C# and JavaScript are the most widely used languages in which closures are "idiomatically established". (The major difference between those languages being that C# is statically typed while JavaScript is dynamically typed).
I've put this last only because it doesn't appear to differentiate these languages as much as you might think. All these languages can run on multiple OSes and machine architectures. C is the most widely-supported, then C++, and finally C# (although C# can be used on most major platforms thanks to an open source implementation called Mono).
My experience of porting C++ programs between Windows and various Unix flavours was unpleasant. I've never tried porting anything very complex in C# to Mono, so I can't comment on that.
Answered Mar 28, 2009 · 15 votes
C is the bare-bones, simple, clean language that makes you do everything yourself. It doesn't hold your hand, it doesn't stop you from shooting yourself in the foot. But it has everything you need to do what you want.

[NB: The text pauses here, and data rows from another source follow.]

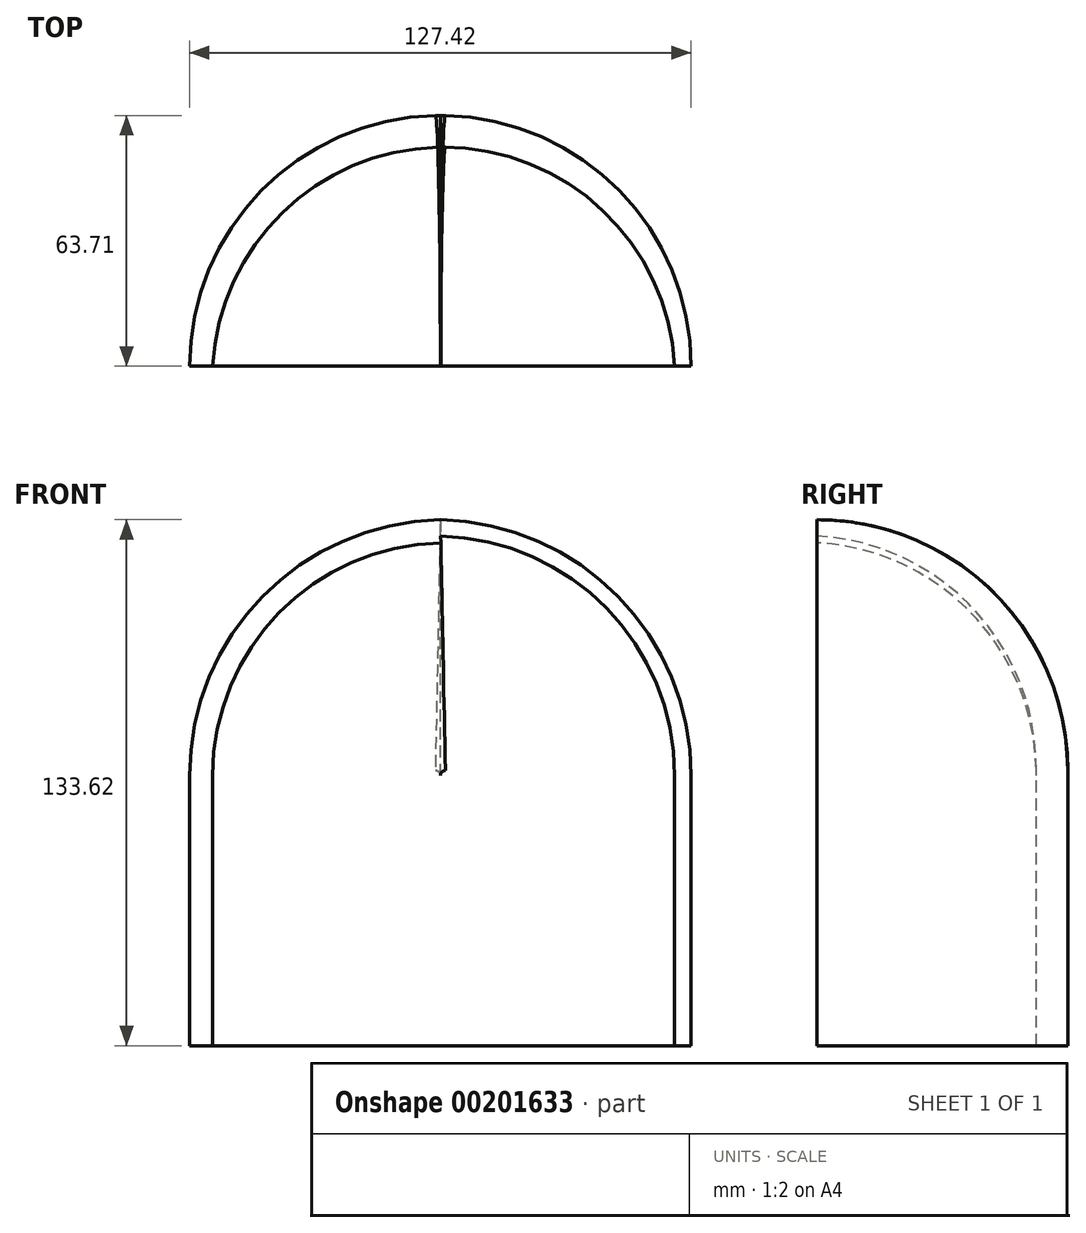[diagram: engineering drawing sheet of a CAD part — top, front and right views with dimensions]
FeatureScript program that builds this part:
annotation { "Feature Type Name" : "Feature", "Feature Type Description" : "" }
export const myFeature = defineFeature(function(context is Context, id is Id, definition is map)
    precondition{}
    {
        {
            var Q0;
            Q0=qCreatedBy(makeId("Top.planeOp"),FACE);
            var sketch = newSketch(context, id + "F0", { "sketchPlane" : qUnion([Q0])});
            skArc(sketch, "E0", {"start": v(23.2, -59.33) * mm, "mid": v(0.99, 63.7) * mm, "end": v(-25.04, -58.58) * mm});
            skPoint(sketch, "E1", {"position": v(-25.04, -58.58) * mm});
            skPoint(sketch, "E2", {"position": v(23.2, -59.33) * mm});
            skLineSegment(sketch, "E3", {"start": v(0, 0) * mm, "end": v(0, 63.7) * mm});
            skPoint(sketch, "E4", {"position": v(0, 63.7) * mm});
            skLineSegment(sketch, "E5", {"start": v(0, 0) * mm, "end": v(-63.7, 0) * mm});
            skLineSegment(sketch, "E6", {"start": v(0, 0) * mm, "end": v(63.7, 0) * mm});
            skPoint(sketch, "E7", {"position": v(-63.7, 0) * mm});
            skPoint(sketch, "E8", {"position": v(63.7, 0) * mm});
            skArc(sketch, "E9", {"start": v(59.54, 0) * mm, "mid": v(0.85, 55.67) * mm, "end": v(-57.85, 0) * mm});
            skSolve(sketch);
        }
        {
            var Q0;
            Q0=qCreatedBy(makeId("Right.planeOp"),FACE);
            var sketch = newSketch(context, id + "F1", { "sketchPlane" : qUnion([Q0])});
            skLineSegment(sketch, "E10.0", {"start": v(0, 0) * mm, "end": v(63.7, 0) * mm});
            skLineSegment(sketch, "E11", {"start": v(63.7, 0) * mm, "end": v(63.7, 68.63) * mm});
            skArc(sketch, "E12", {"start": v(63.7, 68.63) * mm, "mid": v(4.36, 133.39) * mm, "end": v(-65.32, 79.9) * mm});
            skPoint(sketch, "E13", {"position": v(0, 133.62) * mm});
            skLineSegment(sketch, "E14", {"start": v(0, 133.62) * mm, "end": v(-1.3, 68.63) * mm});
            skSolve(sketch);
        }
        {
            var Q0;
            Q0=qCreatedBy(makeId("Front.planeOp"),FACE);
            var sketch = newSketch(context, id + "F2", { "sketchPlane" : qUnion([Q0])});
            skLineSegment(sketch, "E15.0", {"start": v(0, 133.62) * mm, "end": v(0, 68.63) * mm});
            skLineSegment(sketch, "E16.0", {"start": v(0, 0) * mm, "end": v(-63.7, 0) * mm});
            skLineSegment(sketch, "E17", {"start": v(-63.7, 0) * mm, "end": v(-63.7, 68.63) * mm});
            skArc(sketch, "E18", {"start": v(0, 133.62) * mm, "mid": v(-45.12, 114.13) * mm, "end": v(-63.7, 68.63) * mm});
            skSolve(sketch);
        }
        {
            var Q0;
            Q0=qCreatedBy(makeId("Front.planeOp"),FACE);
            var sketch = newSketch(context, id + "F3", { "sketchPlane" : qUnion([Q0])});
            skLineSegment(sketch, "E19.0", {"start": v(0, 0) * mm, "end": v(63.7, 0) * mm});
            skLineSegment(sketch, "E20.0", {"start": v(0, 133.62) * mm, "end": v(0, 68.63) * mm});
            skLineSegment(sketch, "E21", {"start": v(63.7, 0) * mm, "end": v(63.7, 68.63) * mm});
            skArc(sketch, "E22", {"start": v(63.7, 68.63) * mm, "mid": v(45.12, 114.13) * mm, "end": v(0, 133.62) * mm});
            skSolve(sketch);
        }
        {
            var Q0;
            {var subQ0=sQuery(id+"F0.wireOp",EDGE,"E3");var subQ1=sQuery(id+"F0.wireOp",EDGE,"E0");var subQ2=makeQuery(id+"F0.imprint","INTERSECT",VERTEX,{"derivedFrom":[subQ1,subQ0]});Q0=makeQuery(id+"F0.imprint","IMPRINT",FACE,{"disambiguationData":[TD([[makeQuery(id+"F0.imprint","IMPRINT",EDGE,{"disambiguationData":[TD([[subQ2,1.0]])],"derivedFrom":subQ1}),1.0]])]});}
            var Q1;
            Q1=sQuery(id+"F3.wireOp",EDGE,"E21");
            var Q2;
            Q2=sQuery(id+"F3.wireOp",EDGE,"E22");
            sweep(context, id + "F4", {"profiles" : qUnion([Q0]), "path" : qUnion([Q1, Q2])});
        }
        {
            var Q0;
            {var subQ0=sQuery(id+"F0.wireOp",EDGE,"E3");var subQ1=sQuery(id+"F0.wireOp",EDGE,"E0");var subQ2=makeQuery(id+"F0.imprint","INTERSECT",VERTEX,{"derivedFrom":[subQ1,subQ0]});Q0=makeQuery(id+"F0.imprint","IMPRINT",FACE,{"disambiguationData":[TD([[makeQuery(id+"F0.imprint","IMPRINT",EDGE,{"disambiguationData":[TD([[subQ2,-1.0]])],"derivedFrom":subQ1}),1.0]])]});}
            var Q1;
            Q1=sQuery(id+"F2.wireOp",EDGE,"E18");
            var Q2;
            Q2=sQuery(id+"F2.wireOp",EDGE,"E17");
            sweep(context, id + "F5", {"operationType" : NewBodyOperationType.ADD, "profiles" : qUnion([Q0]), "path" : qUnion([Q1, Q2])});
        }
        {
            var Q0;
            Q0=qCreatedBy(makeId("Front.planeOp"),FACE);
            cPlane(context, id + "F6", {"entities" : qUnion([Q0]), "cplaneType" : CPlaneType.OFFSET, "offset" : 65.4 * mm, "width" : 152.4 * mm, "height" : 152.4 * mm});
        }
    });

C++ is C with classes added, and then a whole bunch of other things, and then some more stuff. It doesn't hold your hand, but it'll let you hold your own hand, with add-on GC, or RAII and smart-pointers. If there's something you want to accomplish, chances are there's a way to abuse the template system to give you a relatively easy syntax for it. (moreso with C++0x). This complexity also gives you the power to accidentally create a dozen instances of yourself and shoot them all in the foot.
C# is Microsoft's stab at improving on C++ and Java. Tons of syntactical features, but no where near the complexity of C++. It runs in a full managed environment, so memory management is done for you. It does let you "get dirty" and use unsafe code if you need to, but it's not the default, and you have to do some work to shoot yourself.